Nadelöhr der Weltwirtschaft wird zum Politikum

INFOGRAFIK. Drohungen aus Washington und zu wenig Wasser: Auch wenn nicht alles schön ist in Panama, steht man entschlossen zum Kanal. Das Jahrhundertprojekt mit bewegter Geschichte ist weltpolitisch in den Fokus gerückt. Ein multimedialer Überblick.

Von David Knes und Günter Pichler

Gerade einmal 36 Cent betrug das Entgelt für den US-Amerikaner Richard Halliburton, um den Panamakanal im Jahr 1928 zu passieren. Es war die geringste Gebühr, die jemals an die Kanalbehörde entrichtet wurde. Der Abenteurer benötigte nämlich kein Schiff, er schwamm. Doch weil Behörden eben Behörden sind, genehmigte man dies nur unter der Bedingung, dass der 64-Kilo-Mann nach dem Schiffsmaß Tonnage vermessen und eingestuft wird.

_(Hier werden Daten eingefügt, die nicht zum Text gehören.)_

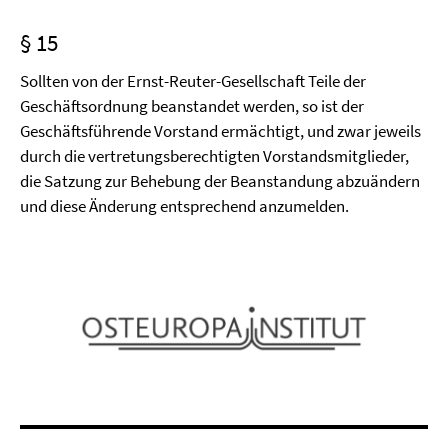
§ 15
Sollten von der Ernst-Reuter-Gesellschaft Teile der
Geschäftsordnung beanstandet werden, so ist der
Geschäftsführende Vorstand ermächtigt, und zwar jeweils
durch die vertretungsberechtigten Vorstandsmitglieder,
die Satzung zur Behebung der Beanstandung abzuändern
und diese Änderung entsprechend anzumelden.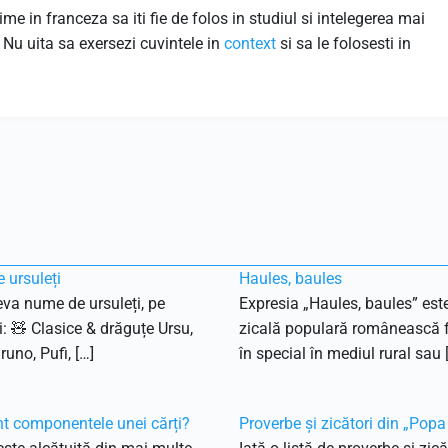
 in franceza sa iti fie de folos in studiul si intelegerea mai
Nu uita sa exersezi cuvintele in
context
si sa le folosesti in
 ursuleți
Haules, baules
eva nume de ursuleți, pe
Expresia „Haules, baules” est
i: 🧸 Clasice & drăguțe Ursu,
zicală populară românească f
runo, Pufi, […]
în special în mediul rural sau 
t componentele unei cărți?
Proverbe și zicători din „Pop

Derselbe Ort, knapp ein Jahrhundert später. Mit brennenden US-Flaggen und jeder Menge wütender Sprechchöre empfangen Demonstranten den neuen US-Außenminister Marco Rubio bei seiner ersten Auslandsreise nicht gerade freundlich. Sein Chef, Donald Trump, ließ im Vorfeld wissen, dass die USA unter seiner Präsidentschaft Ansprüche auf den Kanal geltend machen würden, wenn nötig auch mit militärischem Druck.
Während die Demonstranten in dem 4,5-Millionen-Einwohner-Land ihre Kampfbereitschaft zur Verteidigung der Souveränität zum Ausdruck brachten, empfing ihr Staatschef José Raúl Mulino den Gesandten Rubio im Präsidentenpalast in Panama City. Die Aufregung ob dieses Gesprächs ist nachvollziehbar, geht es doch um nichts weniger als die Lebensader des kleinen zentralamerikanischen Landes.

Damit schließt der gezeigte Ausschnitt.